Huawei helped added between $1.5 billion and $2 billion to the finance authority’s original estimates for August exports, Tsai said.
The outlook for Taiwan’s exports will remain solid as more high-end production is brought back to the island, said Australia & New Zealand Banking Group Ltd.’s Greater China chief economist Raymond Yeung, the most accurate economist in Bloomberg’s survey.
Exports to Hong Kong and the Chinese mainland, together Taiwan’s biggest trading partners, rose 22.9% even as Chinese imports unexpectedly fell last month. That was the biggest gain since February. Shipments to the U.S. rose 13.8%.
Taiwan’s export recovery is coinciding with a rebound in manufacturing sentiment. The purchasing managers’ index for August rose to 52.2, the strongest level in two years.
September exports are likely to rise between 1.5% and 4.5% year on year, according to the authority.
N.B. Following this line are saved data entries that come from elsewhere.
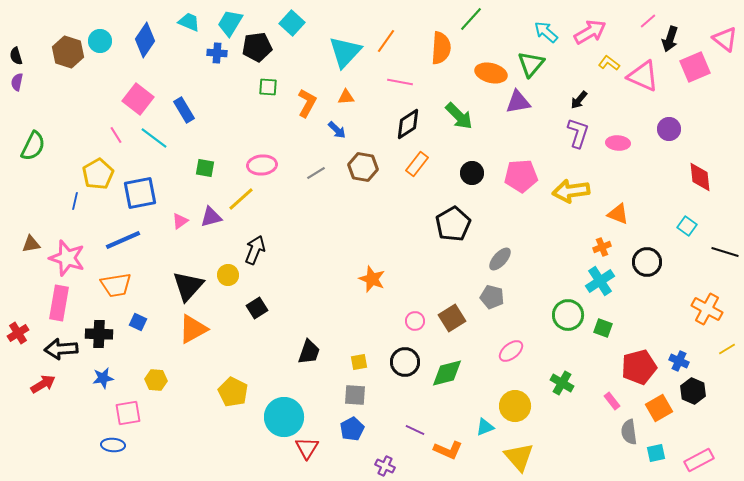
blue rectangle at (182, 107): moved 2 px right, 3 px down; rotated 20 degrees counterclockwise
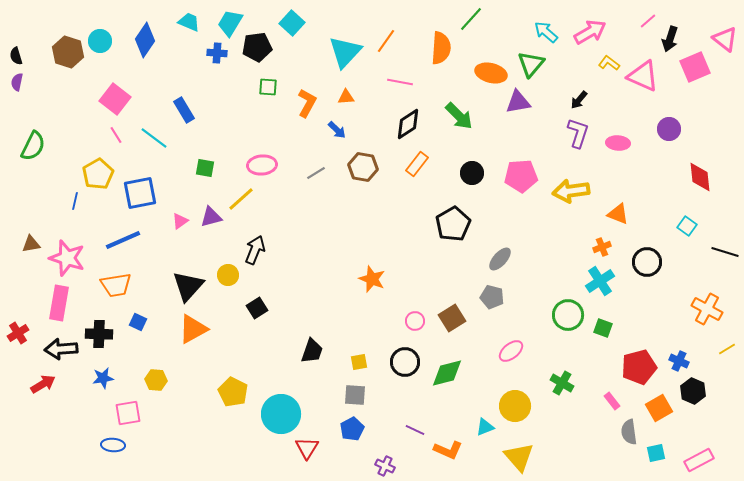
pink square at (138, 99): moved 23 px left
black trapezoid at (309, 352): moved 3 px right, 1 px up
cyan circle at (284, 417): moved 3 px left, 3 px up
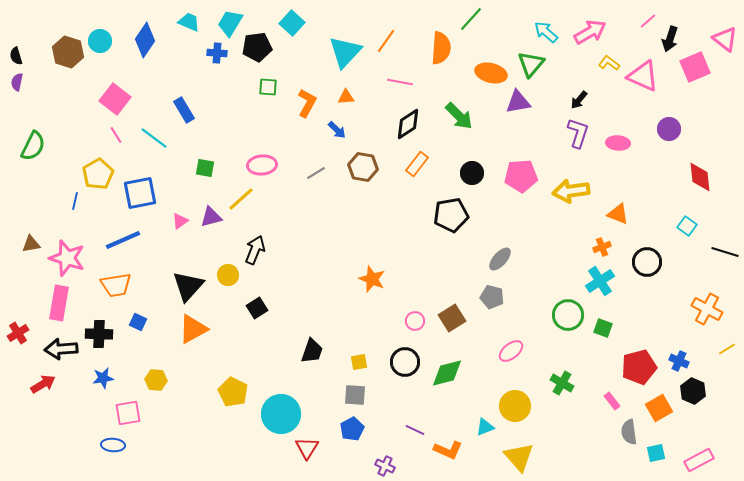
black pentagon at (453, 224): moved 2 px left, 9 px up; rotated 20 degrees clockwise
“Headline growth may start to come down as the Christmas holiday approaches,” ANZ’s Yeung said via email. “The trade cycle is often tied to Apple’s new model. Typically, exports outperform in the third quarter.”
Relentless global demand for 5G-related applications, including infrastructure and smartphones, is poised to keep electronics production humming. Production of computers and integrated circuits climbed by double digits in July.